Возле Горючего камня в реку впадал быстрый горный поток. Он несся по узкой извилистой долине, заросшей кустарником.
Кругом было пустынно. Солнце медленно поднималось к зениту. Светлов долго стоял и прислушивался. Альма тихо сидела рядом, иногда поднимая голову и поглядывая на Светлова. Она казалась Светлову красавицей: белая, с желтыми подпалинами, длинноногая, с острой мордочкой и подвижными, чуткими ушами. Светлов знал, что такие собаки обладают удивительной резвостью и сильными клыками. Ему самому не раз уже случалось убедиться в этом. С такими гончими осенью, по первой снежной пороше, башкиры-наездники охотятся на волков, вооружившись лишь плетками. При погоне за зверем охотники меняют лошадей в заранее условленных местах, собаки же несутся за волками бессменно, и если иногда выходят из строя, то разве только пострадав от зубов матерого хищника.

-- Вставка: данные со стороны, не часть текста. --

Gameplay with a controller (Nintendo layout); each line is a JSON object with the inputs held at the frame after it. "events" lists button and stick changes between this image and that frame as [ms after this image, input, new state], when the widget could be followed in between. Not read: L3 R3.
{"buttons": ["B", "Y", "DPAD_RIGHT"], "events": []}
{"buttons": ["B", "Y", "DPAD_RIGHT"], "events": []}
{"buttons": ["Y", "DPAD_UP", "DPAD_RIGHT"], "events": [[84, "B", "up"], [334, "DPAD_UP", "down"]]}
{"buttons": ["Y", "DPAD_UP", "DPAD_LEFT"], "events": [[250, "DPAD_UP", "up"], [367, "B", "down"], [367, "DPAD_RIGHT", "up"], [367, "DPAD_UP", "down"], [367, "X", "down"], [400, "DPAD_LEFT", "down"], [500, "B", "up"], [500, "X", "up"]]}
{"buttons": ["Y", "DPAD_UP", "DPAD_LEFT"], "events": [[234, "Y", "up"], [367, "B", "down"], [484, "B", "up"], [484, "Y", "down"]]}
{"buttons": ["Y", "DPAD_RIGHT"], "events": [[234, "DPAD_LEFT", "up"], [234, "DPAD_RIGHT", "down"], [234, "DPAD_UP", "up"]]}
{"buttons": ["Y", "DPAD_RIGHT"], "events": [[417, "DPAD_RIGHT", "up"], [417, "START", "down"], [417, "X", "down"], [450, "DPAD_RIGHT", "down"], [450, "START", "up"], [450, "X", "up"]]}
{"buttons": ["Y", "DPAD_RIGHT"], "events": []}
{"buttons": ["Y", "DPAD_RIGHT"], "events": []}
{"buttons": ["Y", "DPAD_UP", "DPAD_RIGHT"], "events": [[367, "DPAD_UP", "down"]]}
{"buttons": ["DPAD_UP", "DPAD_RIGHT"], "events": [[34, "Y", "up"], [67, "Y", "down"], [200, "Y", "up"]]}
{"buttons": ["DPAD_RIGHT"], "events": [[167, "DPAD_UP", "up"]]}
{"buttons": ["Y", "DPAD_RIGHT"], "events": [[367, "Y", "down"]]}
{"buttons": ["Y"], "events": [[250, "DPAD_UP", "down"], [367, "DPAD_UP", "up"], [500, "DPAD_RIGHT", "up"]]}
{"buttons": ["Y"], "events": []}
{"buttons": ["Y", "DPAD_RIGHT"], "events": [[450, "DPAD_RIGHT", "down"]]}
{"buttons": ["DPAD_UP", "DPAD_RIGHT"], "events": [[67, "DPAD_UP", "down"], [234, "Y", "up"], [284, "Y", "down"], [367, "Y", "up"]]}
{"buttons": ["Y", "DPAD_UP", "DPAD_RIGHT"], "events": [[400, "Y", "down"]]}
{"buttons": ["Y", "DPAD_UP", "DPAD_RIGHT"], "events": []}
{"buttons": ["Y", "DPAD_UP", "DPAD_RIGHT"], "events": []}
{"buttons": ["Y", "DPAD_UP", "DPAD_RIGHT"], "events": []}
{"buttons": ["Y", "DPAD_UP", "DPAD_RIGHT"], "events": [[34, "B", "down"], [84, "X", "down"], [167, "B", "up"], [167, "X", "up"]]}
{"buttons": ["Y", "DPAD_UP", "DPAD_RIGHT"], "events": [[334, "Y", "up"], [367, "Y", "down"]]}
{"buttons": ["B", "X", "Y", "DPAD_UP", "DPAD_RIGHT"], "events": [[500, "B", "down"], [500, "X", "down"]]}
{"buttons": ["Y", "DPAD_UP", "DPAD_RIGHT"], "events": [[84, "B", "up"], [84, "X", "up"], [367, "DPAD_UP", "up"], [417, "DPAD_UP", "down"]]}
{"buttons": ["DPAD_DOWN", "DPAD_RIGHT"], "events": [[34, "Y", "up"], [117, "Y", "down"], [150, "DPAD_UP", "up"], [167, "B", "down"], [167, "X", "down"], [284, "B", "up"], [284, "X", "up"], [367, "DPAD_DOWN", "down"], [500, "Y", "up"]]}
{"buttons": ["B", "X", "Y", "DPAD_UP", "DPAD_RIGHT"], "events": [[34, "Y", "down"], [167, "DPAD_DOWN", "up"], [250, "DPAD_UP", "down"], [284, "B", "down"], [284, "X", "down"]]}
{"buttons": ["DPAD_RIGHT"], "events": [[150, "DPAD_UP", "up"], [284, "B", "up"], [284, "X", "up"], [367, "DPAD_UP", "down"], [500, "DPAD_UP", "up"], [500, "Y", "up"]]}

— Альма! Ату! — прошептал Светлов.
Навострив уши, Альма постояла несколько секунд на месте и бросилась в кусты возле устья потока. В то же мгновение с поверхности воды взмыла стайка уток. Собака залаяла. Грянул выстрел, утки бросились в стороны, но две из них, затрепетав крыльями, роняя перо, упали на поляну.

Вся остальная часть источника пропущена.